Das erkläre auch, warum 173.000 Beschäftigte geprüft wurden, sagte Friedrich laut dem Bericht weiter. Mehdorn schätze nicht autorisierte Informationen für die Öffentlichkeit mindestens so schlimm ein wie Korruption. Wegen Bespitzelungsaktionen auf der Suche nach Informationslecks war auch die Deutsche Telekom im Mai 2008 in die Kritik geraten. Aus diesem Fall sowie dem der Bahn und auch der Mitarbeiterüberwachung bei Lidl, die im vorigen Jahr aufgedeckt worden war, wird nun der Ruf nach einem Arbeitnehmer-Datenschutz lauter. Neben dem Bundesdatenschutzbeauftragten Peter Schaar und dem FDP-Innenpolitiker Max Stadler hat sich nun auch der innenpolitische Sprecher der CDU/CSU-Bundestagsfraktion Hans-Peter Uhl zu Wort gemeldet.

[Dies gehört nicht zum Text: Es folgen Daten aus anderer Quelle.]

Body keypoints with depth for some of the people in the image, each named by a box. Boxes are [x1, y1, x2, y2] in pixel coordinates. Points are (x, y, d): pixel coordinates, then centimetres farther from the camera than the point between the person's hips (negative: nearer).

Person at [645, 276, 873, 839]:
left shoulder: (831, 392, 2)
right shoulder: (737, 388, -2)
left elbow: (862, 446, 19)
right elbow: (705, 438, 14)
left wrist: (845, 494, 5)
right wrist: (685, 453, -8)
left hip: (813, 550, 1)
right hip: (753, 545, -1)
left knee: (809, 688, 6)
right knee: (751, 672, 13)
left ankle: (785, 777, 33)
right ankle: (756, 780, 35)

Deutschland brauche ein eigenes Gesetz zum Schutz von Arbeitnehmerdaten in Betrieben, sagte Uhl der Financial Times Deutschland (FTD). Uhl habe das Bundesarbeitsministerium aufgefordert, dem Parlament zügig einen Entwurf vorzulegen. Bisher gibt es keine Gesetze darüber, wie Unternehmen mit den Daten ihrer Mitarbeiter beispielsweise bei einem Korruptionsverdacht umgehen dürfen. Uhl regte so wie zuvor Oppositionspolitiker an, den Arbeitnehmer-Datenschutz im Rahmen der angestrebten Datenschutznovelle zu verbessern, die vor allem zunächst durch den Handel mit Kundendaten angetrieben wurde. So könne der Arbeitnehmerdatenschutz noch in der laufenden Legislaturperiode geregelt werden. Das Bundesarbeitsministerium jedoch schätzt die Chancen dafür laut FTD gering ein. Nicht nur Wirtschaftsverbände sperrten sich, sondern auch einige Gewerkschaften. Ein neuer Arbeitnehmerdatenschutz würde den Einfluss von Gewerkschaften beschränken, da derzeit viele Großunternehmen über Vereinbarungen mit dem Betriebsrat regeln, welche Kontrollen erlaubt seien.

Mehdorn hatte am Dienstag in einem Schreiben an alle Konzernmitarbeiter Fehler eingeräumt. Ebenfalls im Laufe des Dienstags war bekannt geworden, dass die Bahn im Jahr 2005 sämtliche 220.000 Mitarbeiter einem Screening unterzogen hat. Die Bahngewerschaften Transnet und GDBA bemängeln, dass sich die Bahn immer noch nicht bei den Beschäftigten entschuldigt habe. Unterdessen hat die Bundesregierung der Bahn am Mittwoch ein Ultimatum gestellt und einen ausführlichen schriftlichen Bericht über die Datenaffäre gefordert. Dieser muss zur Sondersitzung des Aufsichtsrates vorliegen, die noch vor dem 11. Februar einberufen werden soll. Danach müsse die Bahn dem Verkehrsausschuss des Bundestages einen 60 Fragen umfassenden Katalog beantworten, heißt es in Medienberichten.